A molecular imaging system under development by the PROTEUS consortium has enabled doctors to see bacteria deep inside the distal lung for the first time. Kev Dhaliwal, Professor of Molecular Imaging and Healthcare Technology at the University of Edinburgh updated delegates at the International Symposium on Intensive Care and Emergency Medicine in Brussels last week.
When a patient on mechanical ventilation deteriorates, rapid diagnosis is needed. However, it’s challenging to move them and few discriminatory tests exist. Often it is hard to see what a pulmonary infiltrate is on a chest x-ray, for example. What if we could see inflammation, bacteria and scarring in the lungs in seconds? What if we could measure physiology in the distal lung? The bedside molecular optical imaging and sensing platform under development will entail going deep into alveolar spaces, visualising in real time, and having punch information biopsies without taking tissue.
The smart probes (like molecular light bulbs, that go on when they hit the target) can be sprayed into patients’ lungs and have light emitting diodes that can suck tiny amounts of fluid out and also deliver imaging agents. They light up when they attach to specific types of infectious bacteria. This fluorescence is detected using fibre-optic tubes that are small enough to travel deep inside patients' lungs. The automated bronchoscopes have the ability to pass these fibres (imaging bundle, sensing bundle and capillary bundles) deep into the lung, combined with machine learning to understand signals and noise, which together is called molecular alveoscopy. The image analysis works by automated frame enrichment plus bacterial feature detection and cellular infiltration. It is computationally ‘light’ to enable real-time processing.
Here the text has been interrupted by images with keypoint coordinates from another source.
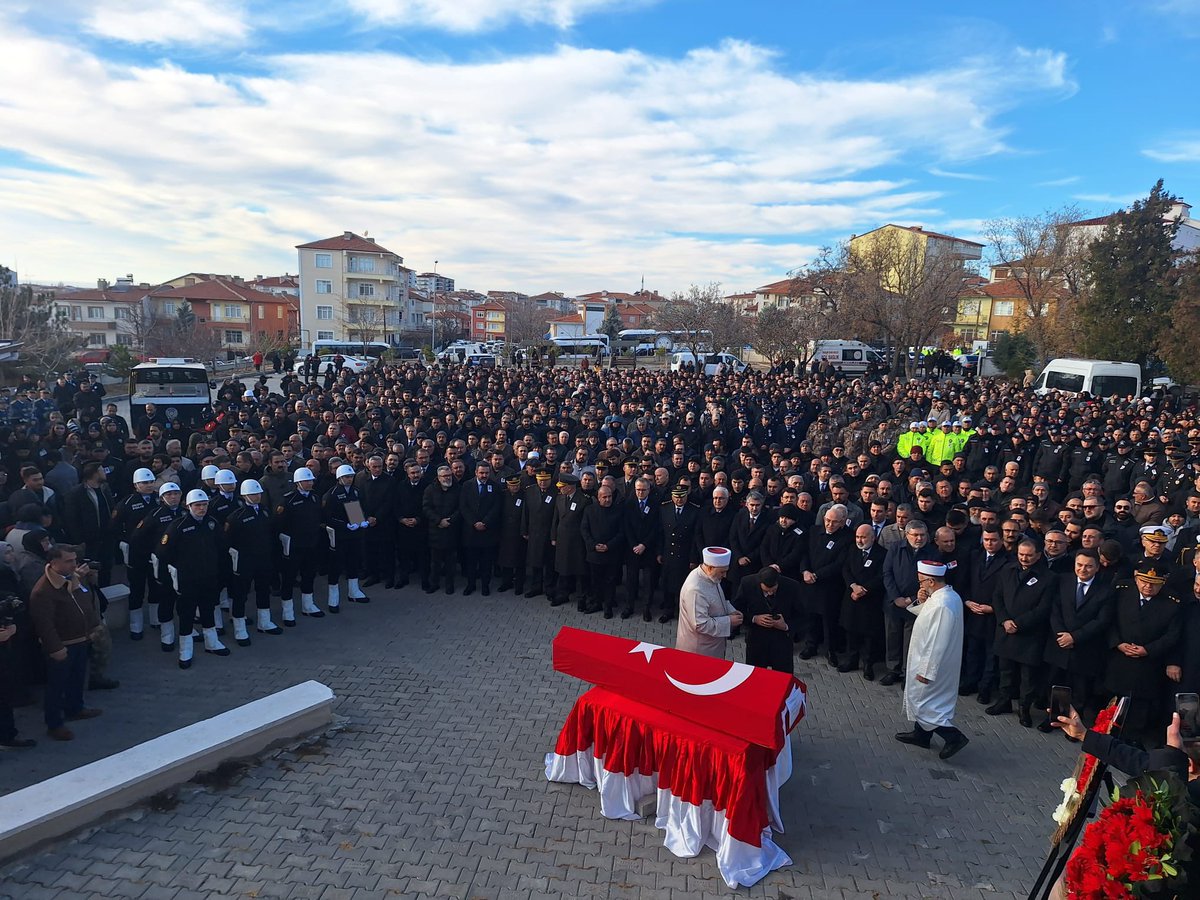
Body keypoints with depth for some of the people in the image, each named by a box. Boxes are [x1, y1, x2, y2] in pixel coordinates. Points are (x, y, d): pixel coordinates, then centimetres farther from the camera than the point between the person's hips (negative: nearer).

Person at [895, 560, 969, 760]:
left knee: (921, 703, 5)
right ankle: (920, 734, 38)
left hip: (930, 664, -10)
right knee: (923, 700, 23)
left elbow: (937, 643, -29)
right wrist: (919, 602, -5)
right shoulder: (949, 595, 1)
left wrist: (926, 671, -22)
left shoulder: (941, 605, -31)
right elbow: (930, 616, 15)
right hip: (940, 663, 10)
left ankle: (953, 736, 9)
The ultimate optical molecular biopsy and optical fingerprint needs to be immediate (work within 60 seconds), usable at the bedside, cheap, safe, accurate and add to decision making, said Dhaliwal. It should be automated and self-guided to different regions of the lung with clear sampling and external registration, with the ability to sense, image and sample, and part of routine care just like a tracheal suction catheter. The probes need to be cheap, specific, scalable and pharmaceutical grade. One application is neutrophil imaging and a probe has been developed that binds neutrophils. Neutrophil mediated lung injury is an important pathological process in numerous conditions and especially in ARDS.
Dhaliwal emphasised the importance of the multidisciplinary research team for this project, which includes together engineers, physical scientists and chemists.
Next stepsThe team is currently testing the chemical probes with intensive care patients receiving mechanical ventilation, who are suspected of having pneumonia. A phase 2 trial is currently underway (Sensing Using Neutrophil Activation Probe on the Intensive Therapy Unit (SNAP-IT).
To sense, perturb and understand in vivo in situ process in human lungs is a long journey, but one we must take, concluded Dhaliwal.